# CPU Aufrüstung - Stromverbrauchsfrage



## DJLopez (7. Januar 2008)

Moin,

so langsam werde ich wahnsinnig, denn die simple Frage


> "Brauche ich ein stärkeres Netzteil für eine neue CPU?"


ist anscheinend unbeantwortbar, da ich überall andere Werte zu hören bekomme.

Also, ich besitze folgendes Setup:
AMD 3500+ (1CPU Kern)
ATI 1950XT (oder so ähnlich, PCI-X, 1GraKa!)
2GB RAM
3HDs, 2xIDE, 1xSATA-II
1 DVD/CD Brenner
Terratec DMX 6Fire Soundkarte (PCI)

Und dazu ein 350Watt Netzteil.

Ich will jetzt "lediglich" die CPU auf einen AMD X2 6000 upgraden, was natürlich auch neues mainboard, lüfter und RAM nach sich zieht. Jetzt die Frage:
Brauche ich dafür ein neues Netzteil? 
Impliziert aus der Frage "Wieviel WATT zieht die "neue" CPU mehr?".


Um Nachfragen vorzubeugen: Die Grafikkarte bleibt erstmal drin, da ist kein Upgrade geplant, die Soundkarte MUSS drin bleiben, und von einer IDE Festplatte könnte ich mich trennen! 

Die Frage ist deshalb so unbeantwortet, weil ich in Foren oftmals mit dem Prozessor Buzzwords wie "650Watt Netzteil" und "200Watt Leistungsaufnahme" gelesen hab.

So, ich hoffe, mir kann geholfen werden


----------



## olqs (7. Januar 2008)

Ich antworte da mal mit nem entschiedenen Vielleicht 

Kommt aufs Netzteil an. Bei nem Marken-Netzteil (z.B. Enermax, BeQuiet,...) würd ich schätzen, dass funktioniert schon noch. Bei nem NoName Teil wär ich skeptisch.

Im Zweifelsfall einfach ausprobieren. Wenns nicht, oder nur instabil läuft, dann kannst immer noch ein neues Netzteil kaufen.


----------



## chmee (7. Januar 2008)

Wenn Du nicht übertaktest, wird ein (Hilfe, gleich wirds energisch  ) 420W-LC-Power reichen. Kostenpunkt etwa 35Eur.

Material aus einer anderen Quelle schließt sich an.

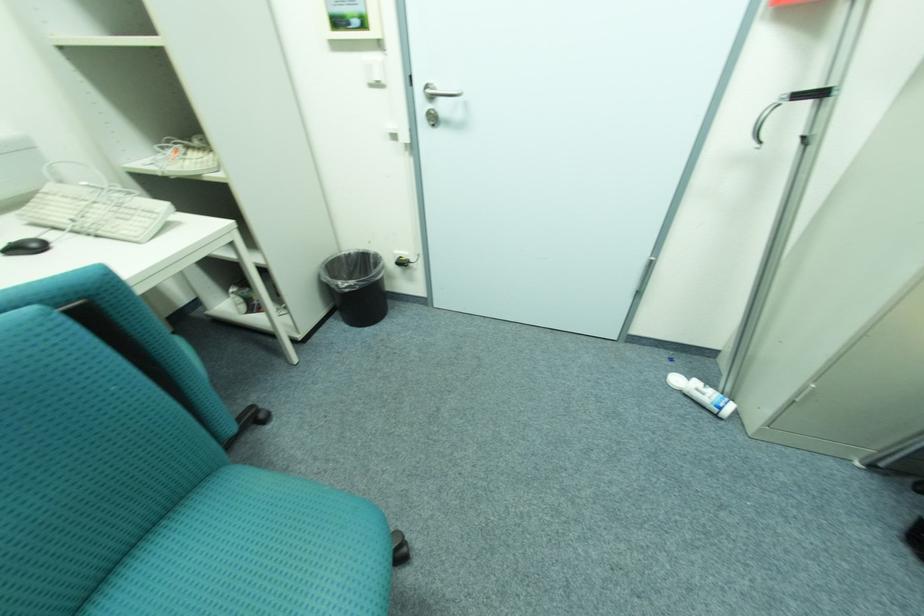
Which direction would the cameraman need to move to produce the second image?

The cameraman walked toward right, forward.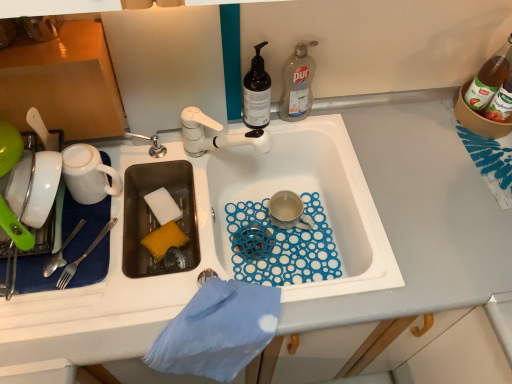
Image resolution: width=512 pixels, height=384 pixels. Find the location of `vacant space to the left of translucent glass bottle at upper right, the first bottle in the right-to-left sequence`. vacant space to the left of translucent glass bottle at upper right, the first bottle in the right-to-left sequence is located at coordinates (416, 122).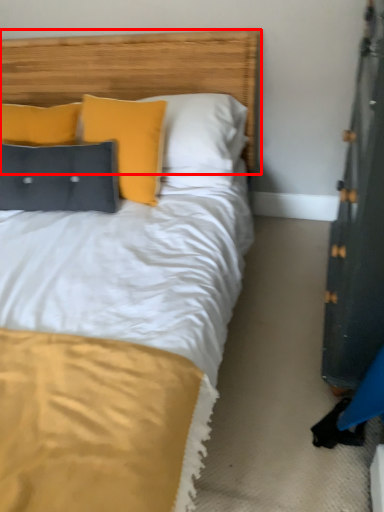
Question: From the image's perspective, what is the correct spatial relationship of headboard (annotated by the red box) in relation to pillow?

Choices:
 (A) above
 (B) below

Answer: (A)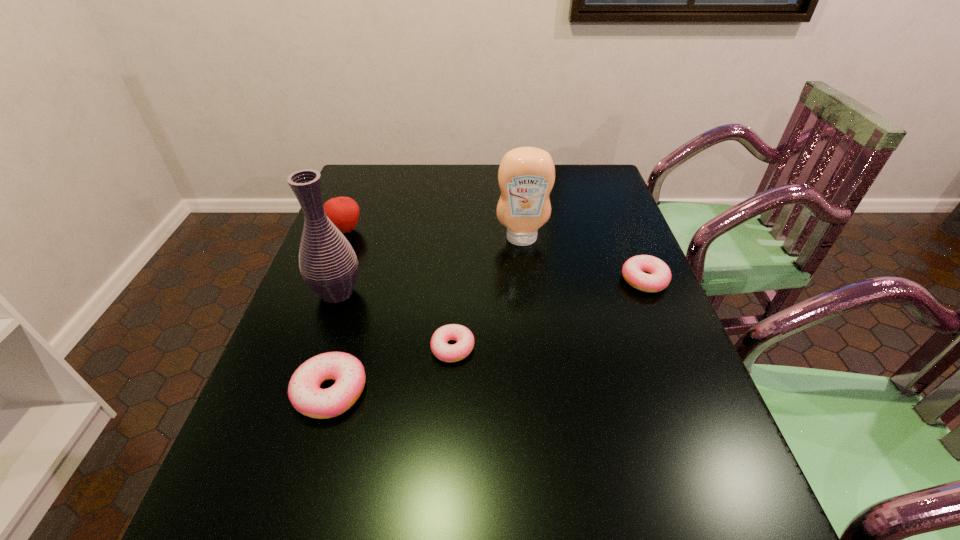
The image size is (960, 540). What are the coordinates of `the leftmost doughnut` in the screenshot? It's located at (304, 392).

In order to click on the fourth tallest object in this screenshot , I will do `click(304, 392)`.

Identify the location of the shortest object. This screenshot has height=540, width=960. (462, 335).

Locate an element on the screen. The height and width of the screenshot is (540, 960). the second doughnut from right to left is located at coordinates (462, 335).

Locate an element on the screen. The width and height of the screenshot is (960, 540). the rightmost object is located at coordinates (659, 277).

The image size is (960, 540). Identify the location of the fifth tallest object. (659, 277).

I want to click on the second tallest object, so click(526, 175).

The image size is (960, 540). I want to click on the fifth object from left to right, so click(x=526, y=175).

This screenshot has width=960, height=540. What are the coordinates of `apple` in the screenshot? It's located at [343, 211].

Where is `vase`? The width and height of the screenshot is (960, 540). vase is located at coordinates (328, 264).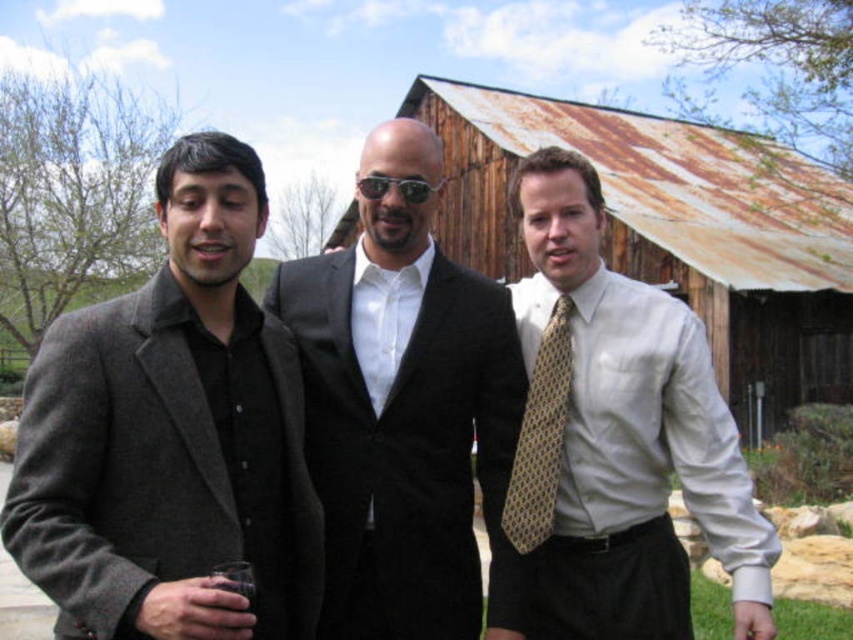
Question: Can you confirm if black satin suit at center is bigger than rusty wood hut at center?

Choices:
 (A) yes
 (B) no

Answer: (B)

Question: Based on their relative distances, which object is nearer to the rusty wood hut at center?

Choices:
 (A) matte gray blazer at left
 (B) sunglasses at center
 (C) black satin suit at center
 (D) white silk shirt at center

Answer: (D)

Question: Does matte gray blazer at left have a greater width compared to white silk shirt at center?

Choices:
 (A) yes
 (B) no

Answer: (A)

Question: Which point is closer to the camera?

Choices:
 (A) (692, 163)
 (B) (306, 308)
 (C) (427, 186)
 (D) (555, 362)

Answer: (C)

Question: In this image, where is white silk shirt at center located relative to rusty wood hut at center?

Choices:
 (A) right
 (B) left

Answer: (B)

Question: Which of the following is the farthest from the observer?

Choices:
 (A) rusty wood hut at center
 (B) yellow dotted tie at right
 (C) black satin suit at center

Answer: (A)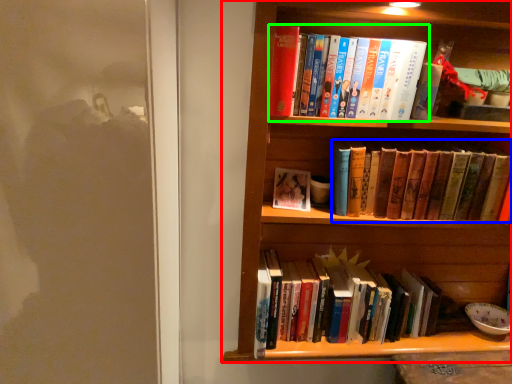
Question: Which is nearer to the bookcase (highlighted by a red box)? book (highlighted by a blue box) or book (highlighted by a green box).

Choices:
 (A) book
 (B) book

Answer: (A)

Das alte wird -aller Voraussicht-in den ersten Tagen kaputt gehen. 

mfg chmee


----------



## Laudian (7. Januar 2008)

Ich haette jetzt auch mit 400-450 gerechnet.

Hab aehnliches vor wie oben beschrieben, hab aber noch mein vor Zeiten gekauftes 550W aber noch in der Hinterhand, denke aber, dass 400 die im Moment drin sind eigentlich reichen sollten, hab aber auch keine dicke Graka drin.


----------